--- MATERIAL PROVIDED Enclosed Below ---
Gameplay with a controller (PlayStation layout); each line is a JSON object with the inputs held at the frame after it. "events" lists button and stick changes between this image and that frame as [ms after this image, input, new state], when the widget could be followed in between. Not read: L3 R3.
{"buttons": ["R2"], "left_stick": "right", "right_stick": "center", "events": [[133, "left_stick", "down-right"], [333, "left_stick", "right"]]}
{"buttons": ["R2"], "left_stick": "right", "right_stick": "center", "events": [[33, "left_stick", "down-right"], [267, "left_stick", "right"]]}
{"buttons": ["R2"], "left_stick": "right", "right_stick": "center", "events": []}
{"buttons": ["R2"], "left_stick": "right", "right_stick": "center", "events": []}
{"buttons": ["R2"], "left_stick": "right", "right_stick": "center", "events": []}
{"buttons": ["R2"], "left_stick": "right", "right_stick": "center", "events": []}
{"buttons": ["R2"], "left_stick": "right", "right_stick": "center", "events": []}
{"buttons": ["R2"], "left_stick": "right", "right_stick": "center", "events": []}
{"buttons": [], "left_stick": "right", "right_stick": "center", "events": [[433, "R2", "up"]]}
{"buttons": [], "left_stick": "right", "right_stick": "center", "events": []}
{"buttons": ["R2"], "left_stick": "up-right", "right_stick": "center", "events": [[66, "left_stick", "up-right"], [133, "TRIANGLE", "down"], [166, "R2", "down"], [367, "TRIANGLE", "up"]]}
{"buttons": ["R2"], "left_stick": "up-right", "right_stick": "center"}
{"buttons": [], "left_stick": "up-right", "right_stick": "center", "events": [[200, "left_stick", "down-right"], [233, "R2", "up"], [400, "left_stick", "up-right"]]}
--- End of Enclosed MATERIAL PROVIDED ---
▶ [WORK REQUEST] Word for word, the whole listing should be given again.

▶ [OUTPUT OF THE TASK]
Gameplay with a controller (PlayStation layout); each line is a JSON object with the inputs held at the frame after it. "events" lists button and stick changes between this image and that frame as [ms after this image, input, new state], when the widget could be followed in between. Not read: L3 R3.
{"buttons": ["R2"], "left_stick": "right", "right_stick": "center", "events": [[133, "left_stick", "down-right"], [333, "left_stick", "right"]]}
{"buttons": ["R2"], "left_stick": "right", "right_stick": "center", "events": [[33, "left_stick", "down-right"], [267, "left_stick", "right"]]}
{"buttons": ["R2"], "left_stick": "right", "right_stick": "center", "events": []}
{"buttons": ["R2"], "left_stick": "right", "right_stick": "center", "events": []}
{"buttons": ["R2"], "left_stick": "right", "right_stick": "center", "events": []}
{"buttons": ["R2"], "left_stick": "right", "right_stick": "center", "events": []}
{"buttons": ["R2"], "left_stick": "right", "right_stick": "center", "events": []}
{"buttons": ["R2"], "left_stick": "right", "right_stick": "center", "events": []}
{"buttons": [], "left_stick": "right", "right_stick": "center", "events": [[433, "R2", "up"]]}
{"buttons": [], "left_stick": "right", "right_stick": "center", "events": []}
{"buttons": ["R2"], "left_stick": "up-right", "right_stick": "center", "events": [[66, "left_stick", "up-right"], [133, "TRIANGLE", "down"], [166, "R2", "down"], [367, "TRIANGLE", "up"]]}
{"buttons": ["R2"], "left_stick": "up-right", "right_stick": "center"}
{"buttons": [], "left_stick": "up-right", "right_stick": "center", "events": [[200, "left_stick", "down-right"], [233, "R2", "up"], [400, "left_stick", "up-right"]]}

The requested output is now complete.